These labels were automatically added by AI and may be inaccurate. For details, see About Literature Database.
Abstract
Prompt-tuning has emerged as an attractive paradigm for deploying large-scale
language models due to its strong downstream task performance and efficient
multitask serving ability. Despite its wide adoption, we empirically show that
prompt-tuning is vulnerable to downstream task-agnostic backdoors, which reside
in the pretrained models and can affect arbitrary downstream tasks. The
state-of-the-art backdoor detection approaches cannot defend against
task-agnostic backdoors since they hardly converge in reversing the backdoor
triggers. To address this issue, we propose LMSanitator, a novel approach for
detecting and removing task-agnostic backdoors on Transformer models. Instead
of directly inverting the triggers, LMSanitator aims to invert the predefined
attack vectors (pretrained models' output when the input is embedded with
triggers) of the task-agnostic backdoors, which achieves much better
convergence performance and backdoor detection accuracy.

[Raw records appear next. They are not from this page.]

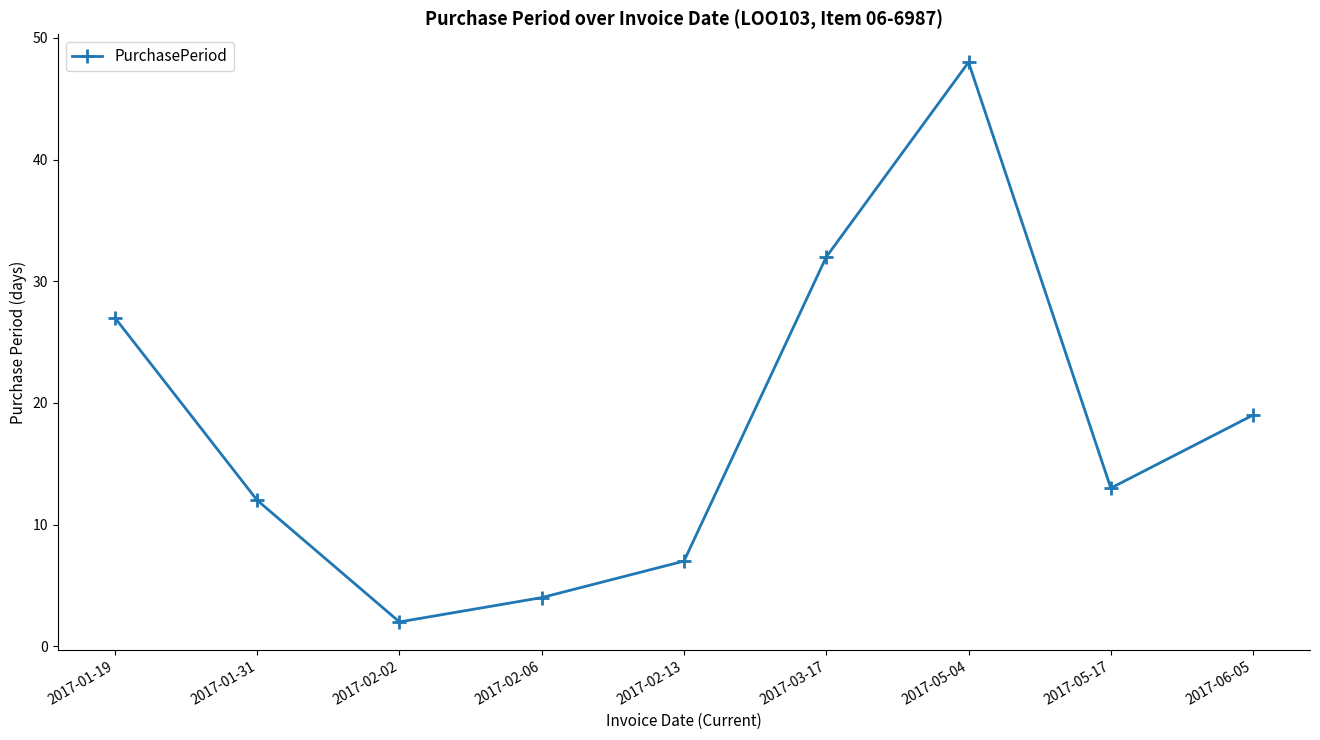

What is the difference between the maximum and minimum values?

46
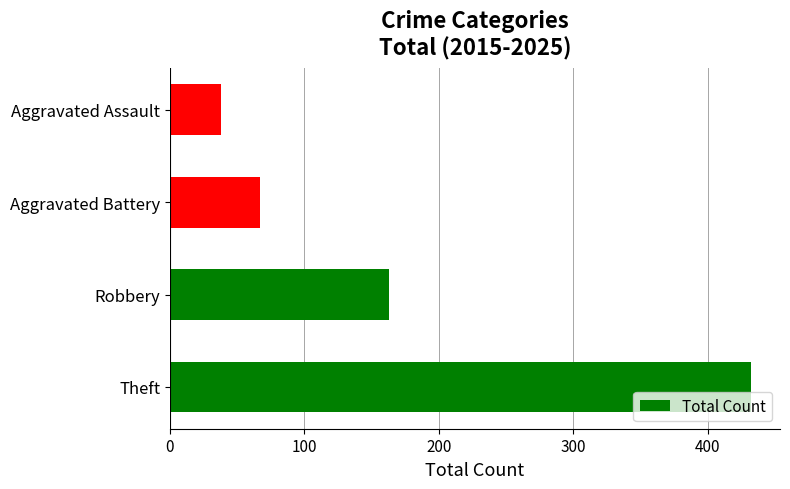

What is the average value?

175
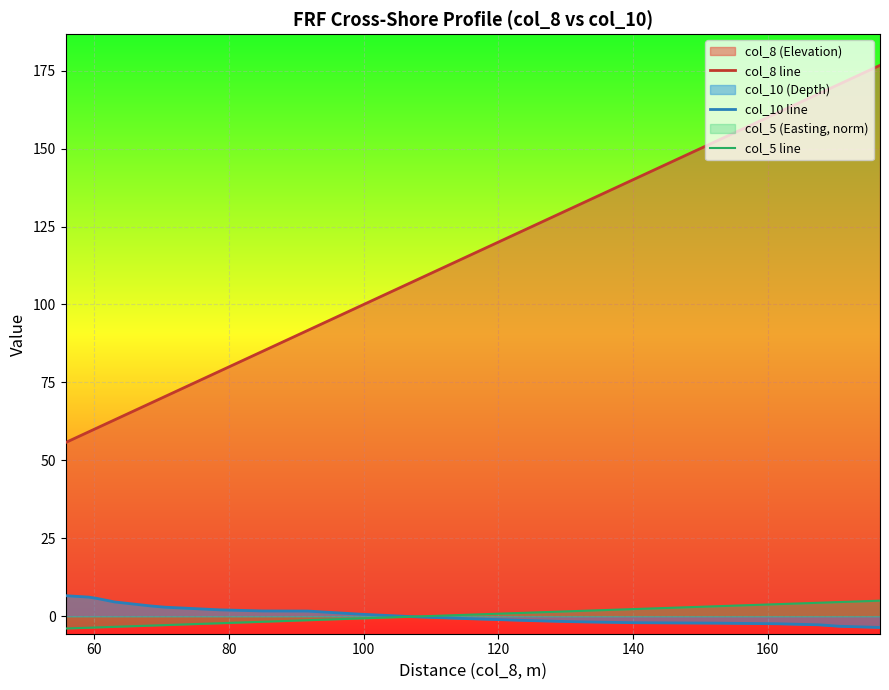

True or false: col_5 line has more than 0 interior local peaks.

False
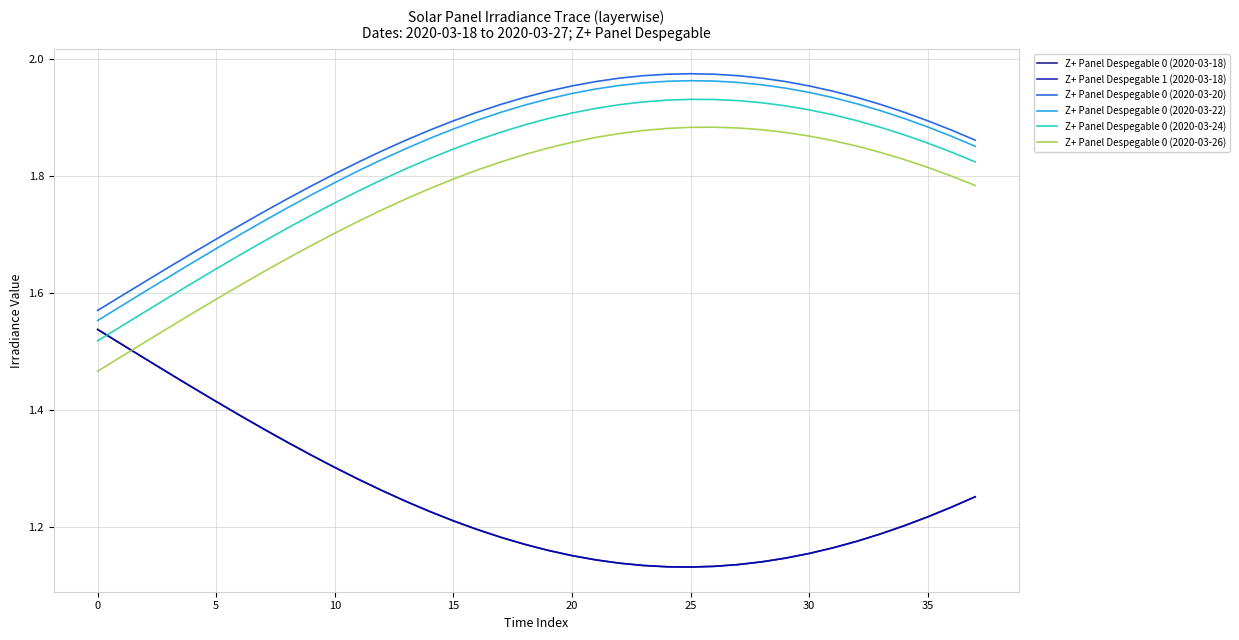

Does the chart display data point markers on the line(s)?

No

LMSanitator further
leverages prompt-tuning's property of freezing the pretrained model to perform
accurate and fast output monitoring and input purging during the inference
phase. Extensive experiments on multiple language models and NLP tasks
illustrate the effectiveness of LMSanitator. For instance, LMSanitator achieves
92.8% backdoor detection accuracy on 960 models and decreases the attack
success rate to less than 1% in most scenarios.